→ Input for this task:
▼▼▼
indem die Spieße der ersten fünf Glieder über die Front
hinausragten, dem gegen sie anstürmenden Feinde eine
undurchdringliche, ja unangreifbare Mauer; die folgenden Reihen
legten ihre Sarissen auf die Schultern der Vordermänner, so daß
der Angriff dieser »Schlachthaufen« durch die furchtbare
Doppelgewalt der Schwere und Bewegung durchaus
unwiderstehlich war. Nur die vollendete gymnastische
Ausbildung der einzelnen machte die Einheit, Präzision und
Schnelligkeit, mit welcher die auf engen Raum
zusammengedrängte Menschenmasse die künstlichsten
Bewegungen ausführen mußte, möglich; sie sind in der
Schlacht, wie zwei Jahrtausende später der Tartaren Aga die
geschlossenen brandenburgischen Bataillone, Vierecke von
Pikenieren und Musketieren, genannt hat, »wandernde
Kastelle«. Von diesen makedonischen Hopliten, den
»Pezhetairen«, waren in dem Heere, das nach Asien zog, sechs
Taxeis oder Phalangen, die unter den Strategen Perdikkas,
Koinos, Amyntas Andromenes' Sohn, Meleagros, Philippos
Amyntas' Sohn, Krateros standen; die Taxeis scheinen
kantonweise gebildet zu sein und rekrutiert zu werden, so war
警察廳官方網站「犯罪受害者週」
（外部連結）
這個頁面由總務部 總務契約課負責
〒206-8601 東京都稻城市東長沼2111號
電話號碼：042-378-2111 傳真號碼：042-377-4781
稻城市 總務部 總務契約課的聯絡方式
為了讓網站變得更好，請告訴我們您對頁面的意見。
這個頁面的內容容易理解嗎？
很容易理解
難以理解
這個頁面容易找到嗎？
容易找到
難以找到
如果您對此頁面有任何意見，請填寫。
▲▲▲
▼▼▼
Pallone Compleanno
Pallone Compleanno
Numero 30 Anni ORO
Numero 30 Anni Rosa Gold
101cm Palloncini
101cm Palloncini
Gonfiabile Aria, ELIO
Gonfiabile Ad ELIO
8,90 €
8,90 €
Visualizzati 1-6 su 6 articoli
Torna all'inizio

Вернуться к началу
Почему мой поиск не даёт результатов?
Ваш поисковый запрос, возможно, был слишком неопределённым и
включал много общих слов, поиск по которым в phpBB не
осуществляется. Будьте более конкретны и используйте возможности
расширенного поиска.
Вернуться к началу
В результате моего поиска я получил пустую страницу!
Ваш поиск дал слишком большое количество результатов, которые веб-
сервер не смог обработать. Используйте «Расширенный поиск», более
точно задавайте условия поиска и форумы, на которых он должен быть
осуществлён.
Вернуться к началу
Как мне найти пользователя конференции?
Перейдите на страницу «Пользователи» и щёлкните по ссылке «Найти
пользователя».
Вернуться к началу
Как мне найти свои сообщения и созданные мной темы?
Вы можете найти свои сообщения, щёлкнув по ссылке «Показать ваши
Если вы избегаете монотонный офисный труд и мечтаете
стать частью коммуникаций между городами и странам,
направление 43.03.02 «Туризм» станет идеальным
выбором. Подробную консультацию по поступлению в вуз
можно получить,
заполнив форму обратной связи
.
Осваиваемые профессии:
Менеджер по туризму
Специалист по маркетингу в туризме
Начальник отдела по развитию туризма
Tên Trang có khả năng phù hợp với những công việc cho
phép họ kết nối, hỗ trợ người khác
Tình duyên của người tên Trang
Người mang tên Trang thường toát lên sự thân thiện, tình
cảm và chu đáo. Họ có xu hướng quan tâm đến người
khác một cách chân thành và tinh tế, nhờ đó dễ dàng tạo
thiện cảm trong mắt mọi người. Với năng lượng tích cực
▲▲▲
▼▼▼
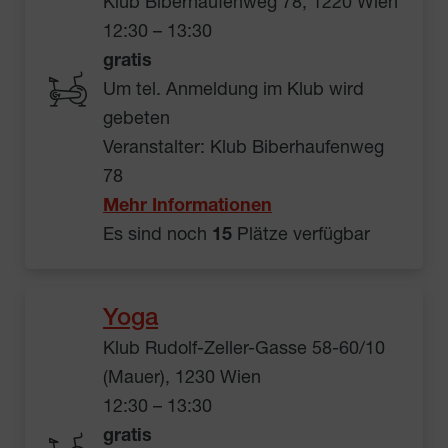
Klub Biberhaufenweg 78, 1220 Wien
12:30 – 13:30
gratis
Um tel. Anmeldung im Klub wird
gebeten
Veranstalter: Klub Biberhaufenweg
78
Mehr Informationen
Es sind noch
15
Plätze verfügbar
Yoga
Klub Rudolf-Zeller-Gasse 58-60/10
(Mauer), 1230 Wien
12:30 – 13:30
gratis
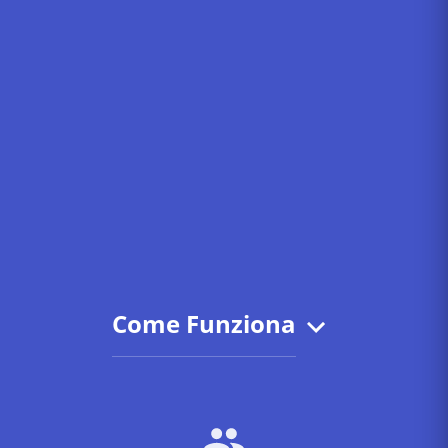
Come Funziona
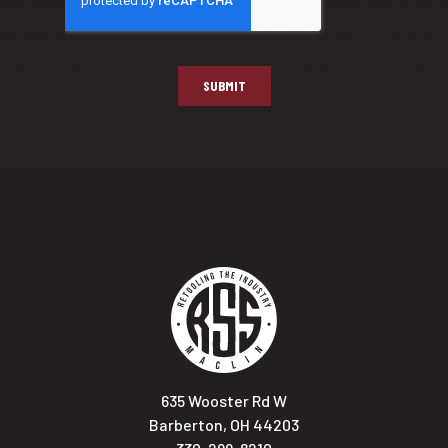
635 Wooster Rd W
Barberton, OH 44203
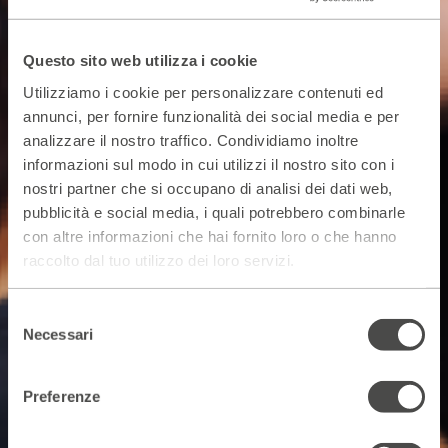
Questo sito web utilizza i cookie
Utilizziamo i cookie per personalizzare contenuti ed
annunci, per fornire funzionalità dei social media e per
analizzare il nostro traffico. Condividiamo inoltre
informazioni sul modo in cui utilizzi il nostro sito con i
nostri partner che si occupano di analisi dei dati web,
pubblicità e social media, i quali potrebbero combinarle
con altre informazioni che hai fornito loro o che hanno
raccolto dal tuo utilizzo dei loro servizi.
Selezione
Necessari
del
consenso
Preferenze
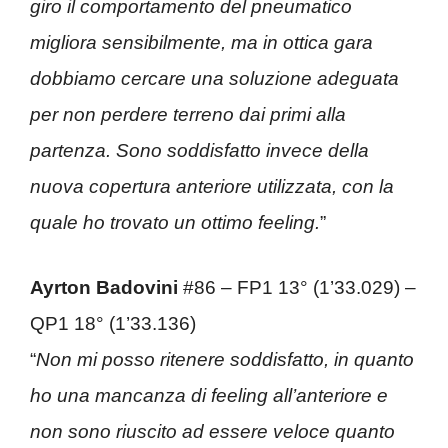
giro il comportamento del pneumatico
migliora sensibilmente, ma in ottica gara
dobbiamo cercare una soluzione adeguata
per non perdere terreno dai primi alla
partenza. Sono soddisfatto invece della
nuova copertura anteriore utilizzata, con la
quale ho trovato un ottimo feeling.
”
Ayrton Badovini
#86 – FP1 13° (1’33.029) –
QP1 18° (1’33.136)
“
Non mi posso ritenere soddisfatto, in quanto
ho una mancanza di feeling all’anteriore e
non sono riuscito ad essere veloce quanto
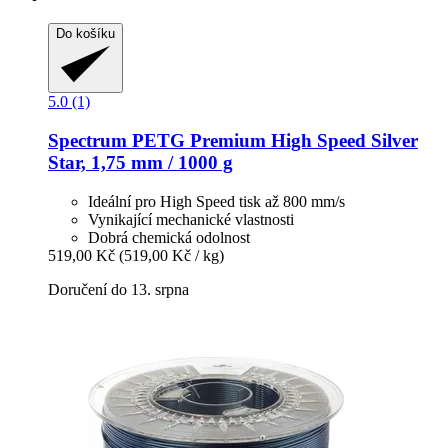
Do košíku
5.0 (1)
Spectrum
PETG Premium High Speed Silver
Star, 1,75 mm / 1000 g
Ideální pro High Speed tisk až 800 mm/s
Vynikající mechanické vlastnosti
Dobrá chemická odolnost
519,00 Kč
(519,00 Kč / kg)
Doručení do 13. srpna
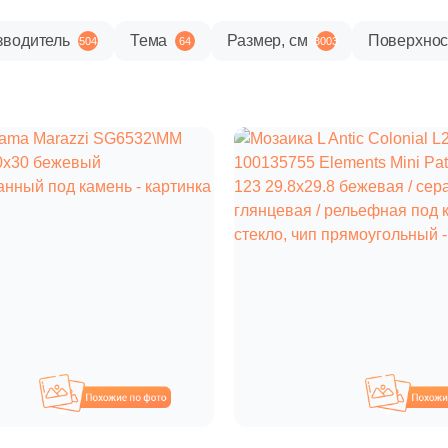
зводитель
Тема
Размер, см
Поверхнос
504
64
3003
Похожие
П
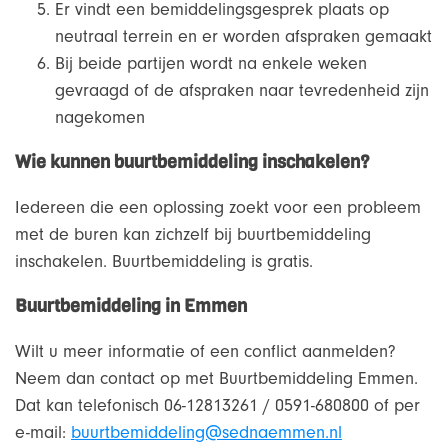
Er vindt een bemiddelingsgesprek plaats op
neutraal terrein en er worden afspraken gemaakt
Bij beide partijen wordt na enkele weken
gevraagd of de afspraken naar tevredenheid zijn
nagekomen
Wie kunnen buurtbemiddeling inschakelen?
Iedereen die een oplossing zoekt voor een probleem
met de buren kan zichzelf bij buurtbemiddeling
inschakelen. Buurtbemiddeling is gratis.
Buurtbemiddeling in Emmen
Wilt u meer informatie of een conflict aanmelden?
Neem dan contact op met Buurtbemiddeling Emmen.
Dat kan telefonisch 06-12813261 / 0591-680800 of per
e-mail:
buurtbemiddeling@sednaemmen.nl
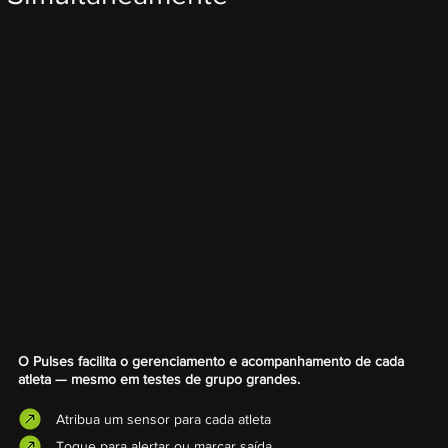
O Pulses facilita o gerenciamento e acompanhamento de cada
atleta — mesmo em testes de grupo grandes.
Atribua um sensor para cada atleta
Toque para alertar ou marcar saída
▲▲▲
→ Exercise directions:
For every line in the entries above that contains "cada", add one to a count, and give that number by itself.

→ Expected answer:
2